Stored dataset items
########

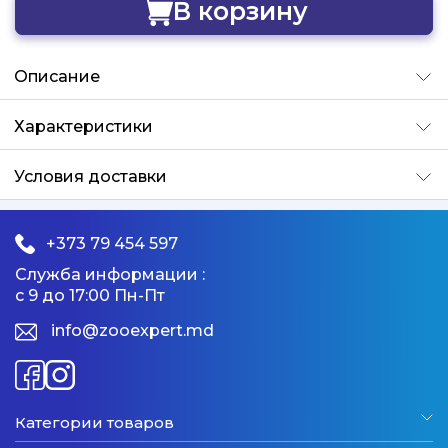
В корзину
Добавлено
Описание
Характеристики
Условия доставки
+373 79 454 597
Служба информации :
с 9 до 17:00 Пн-Пт
info@zooexpert.md
Категории товаров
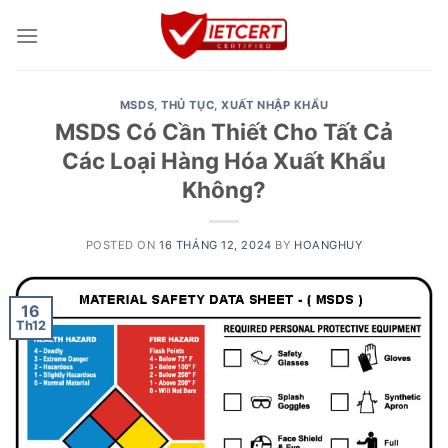
Skip
to
content
MSDS
,
THỦ TỤC
,
XUẤT NHẬP KHẨU
MSDS Có Cần Thiết Cho Tất Cả
Các Loại Hàng Hóa Xuất Khẩu
Không?
POSTED ON
16 THÁNG 12, 2024
BY
HOANGHUY
16
Th12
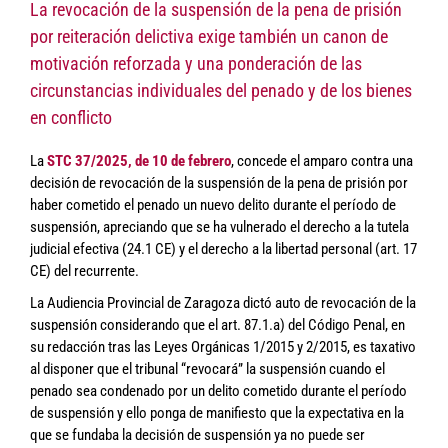
La revocación de la suspensión de la pena de prisión
por reiteración delictiva exige también un canon de
motivación reforzada y una ponderación de las
circunstancias individuales del penado y de los bienes
en conflicto
La
STC 37/2025, de 10 de febrero
, concede el amparo contra una
decisión de revocación de la suspensión de la pena de prisión por
haber cometido el penado un nuevo delito durante el período de
suspensión, apreciando que se ha vulnerado el derecho a la tutela
judicial efectiva (24.1 CE) y el derecho a la libertad personal (art. 17
CE) del recurrente.
La Audiencia Provincial de Zaragoza dictó auto de revocación de la
suspensión considerando que el art. 87.1.a) del Código Penal, en
su redacción tras las Leyes Orgánicas 1/2015 y 2/2015, es taxativo
al disponer que el tribunal “revocará” la suspensión cuando el
penado sea condenado por un delito cometido durante el período
de suspensión y ello ponga de manifiesto que la expectativa en la
que se fundaba la decisión de suspensión ya no puede ser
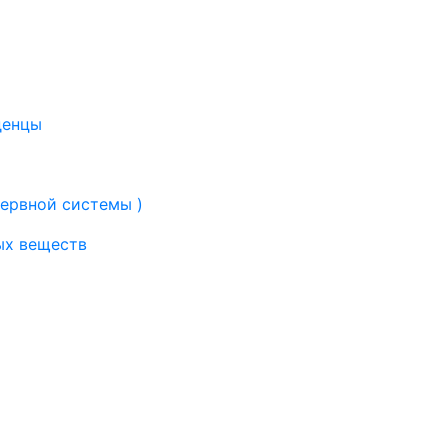
денцы
нервной системы )
ых веществ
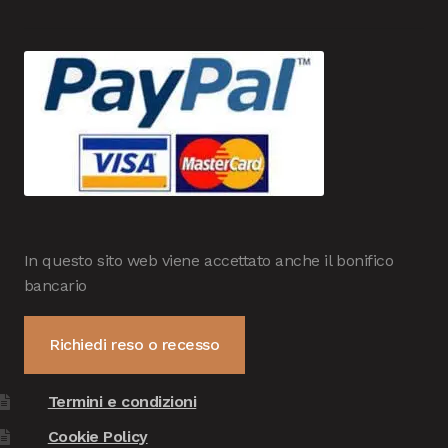
In questo sito web viene accettato anche il bonifico
bancario
Richiedi reso o recesso
Termini e condizioni
Cookie Policy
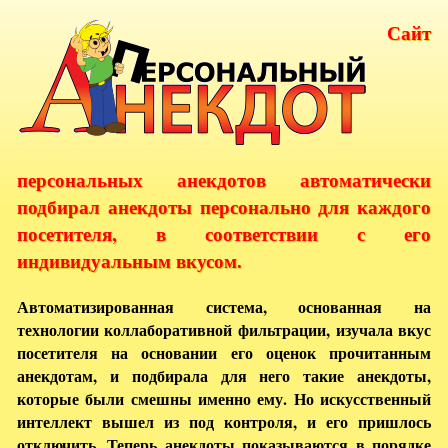
Сайт
персональных анекдотов автоматически
подбирал анекдоты персонально для каждого
посетителя, в соответствии с его
индивидуальным вкусом.
Автоматизированная система, основанная на
технологии коллаборативной фильтрации, изучала вкус
посетителя на основании его оценок прочитанным
анекдотам, и подбирала для него такие анекдоты,
которые были смешны именно ему. Но искусственный
интеллект вышел из под контроля, и его пришлось
отключить. Теперь анекдоты показываются в порядке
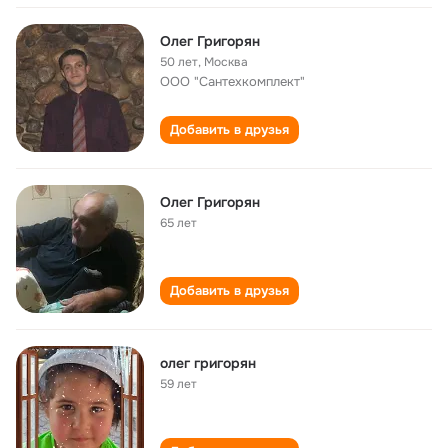
Олег Григорян
50 лет
,
Москва
ООО "Сантехкомплект"
Добавить в друзья
Олег Григорян
65 лет
Добавить в друзья
олег григорян
59 лет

########

Work request:
Leave out every picture and copy verbatim the lines running from the line containing "de suspensión y ello" through the final line of the data.

Result for this exercise:
de suspensión y ello ponga de manifiesto que la expectativa en la
que se fundaba la decisión de suspensión ya no puede ser
денцы
нервной системы )
ых веществ
In questo sito web viene accettato anche il bonifico
bancario
Richiedi reso o recesso
Termini e condizioni
Cookie Policy
Сайт
персональных анекдотов автоматически
подбирал анекдоты персонально для каждого
посетителя, в соответствии с его
индивидуальным вкусом.
Автоматизированная система, основанная на
технологии коллаборативной фильтрации, изучала вкус
посетителя на основании его оценок прочитанным
анекдотам, и подбирала для него такие анекдоты,
которые были смешны именно ему. Но искусственный
интеллект вышел из под контроля, и его пришлось
отключить. Теперь анекдоты показываются в порядке
Олег Григорян
50 лет
,
Москва
ООО "Сантехкомплект"
Добавить в друзья
Олег Григорян
65 лет
Добавить в друзья
олег григорян
59 лет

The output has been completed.